ABD’deki boşanma davalarının yüzde 80’inin kadınlar tarafından başlatıldığının altını çizen Canfield, kadınların evliliklerini bırakma potansiyelinin daha yüksek olduğunu vurgulayarak, “Kadınlar, yaşam kalitesinin ve mutluluğun olmadığı evlilikleri sürdürmek istemiyor. Boşanan insanların da yüzde 70’i yeniden evlenebiliyor. Boşandıktan sonra ikinci kez evlenenlerin yüzde 60’ı üçüncü evliliğini de yapıyor. Üçüncü evlilikten sonra yeniden evlenme oranı ise yüzde 40’a kadar düşüyor. Bu da şunu gösteriyor: Evlilik popülerliğini koruyor ama insanlar evliliklerinde mutsuz olmayı tercih etmiyor” diye konuştu.
Bağlılık duygusu önemli
Çiftlerin zaman içerisinde kopma noktasına gelmesinin evrensel bir problem olduğuna ve her çiftin bu durumu deneyimlediğine değinen Canfield, “Evliliği bitirme ve devam ettirme noktasındaki kararı etkileyen en büyük sebep bağlılık. Uzun vadeli ilişkilerde duygularınız değişebilir ama önemli olan bağlılık duygusu ile hareket edebilmek. Evlilik kurumuna ya da evliliğine bağlı olan kişiler evliliğini devam ettiriyor” ifadelerini kullandı.

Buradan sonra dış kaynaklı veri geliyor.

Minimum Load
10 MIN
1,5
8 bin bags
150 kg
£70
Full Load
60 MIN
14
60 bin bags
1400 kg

“Evliliklerde stres arttıkça çiftler birbirinden uzaklaşmaya başlıyor” diyen Canfield sözlerini şöyle sürdürdü: “Çiftler birbirinden uzaklaşmaya başladıkça da ‘artık sevmiyorum, sevilmiyorum’ ya da ‘yanlış kişi ile evlendim’ gibi düşünceler ortaya çıkıyor ve taraflar bir çözüm arayışına giriyor. Bu çözüm de genelde boşanma veya ayrılık oluyor.”
Boşanma oranları artıyor
Amerika’da 1900’lü yıllarda sadece 19 çiftten birinin boşandığını, günümüzde ise bu sayının iki çiftten birine yükseldiğini belirten Canfield, bu yükselişin yalnızca Amerika’ya özgü olmadığını Türkiye’deki boşanma oranlarında da artış görüldüğünü ifade etti. Canfield, “Amerika’daki evliliklerin yüzde 45’i boşanma ile sonuçlanıyor. Amerika ile kıyaslandığında Türkiye’deki boşanma oranları oldukça düşük ancak son yıllarda bu rakamlarda yüzde 38 oranında bir artış gözlemlendi” açıklamasında bulundu.

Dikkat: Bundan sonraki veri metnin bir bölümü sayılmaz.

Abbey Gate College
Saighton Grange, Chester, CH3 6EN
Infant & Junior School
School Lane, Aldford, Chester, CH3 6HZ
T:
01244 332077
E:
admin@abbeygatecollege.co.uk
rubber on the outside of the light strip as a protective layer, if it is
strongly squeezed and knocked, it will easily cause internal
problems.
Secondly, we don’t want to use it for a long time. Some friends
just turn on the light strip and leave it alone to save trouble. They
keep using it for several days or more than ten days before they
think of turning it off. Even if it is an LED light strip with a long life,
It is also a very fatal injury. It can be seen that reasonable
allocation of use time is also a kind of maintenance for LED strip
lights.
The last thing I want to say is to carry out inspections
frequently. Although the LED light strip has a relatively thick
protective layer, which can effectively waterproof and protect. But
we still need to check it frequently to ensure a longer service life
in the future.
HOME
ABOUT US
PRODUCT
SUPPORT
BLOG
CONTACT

Türkiye’de farklı ihtiyaçları olan farklı tür evlilikler olduğunu anlatan Canfield, görücü usulü evliliklerin Batı şehirlerinde her yıl biraz daha azaldığına dikkat çekerek, “Türkiye’nin doğu tarafında görücü usulü evlilikler diğer bölgelere göre yüzde 50 daha yaygın. Batı tarafında ise yüzde 20’den daha az olan görücü usulü evlilik oranının her yıl daha da düşüş gösterdiği görülüyor” diye konuştu.
İzmir Üniversitesi Sosyal Bilimler Enstitüsü Müdürü Yrd. Doç. Dr. Gülnur Erciyeş’in yanı sıra akademisyenler ve öğrencilerin de katıldığı söyleşi sonunda, Rektör Yardımcısı ve Hukuk Fakültesi Öğretim Üyesi Prof. Dr. Selma Çetiner tarafından Prof. Dr. Brian S. Canfield’e teşekkür plaketi takdim edildi.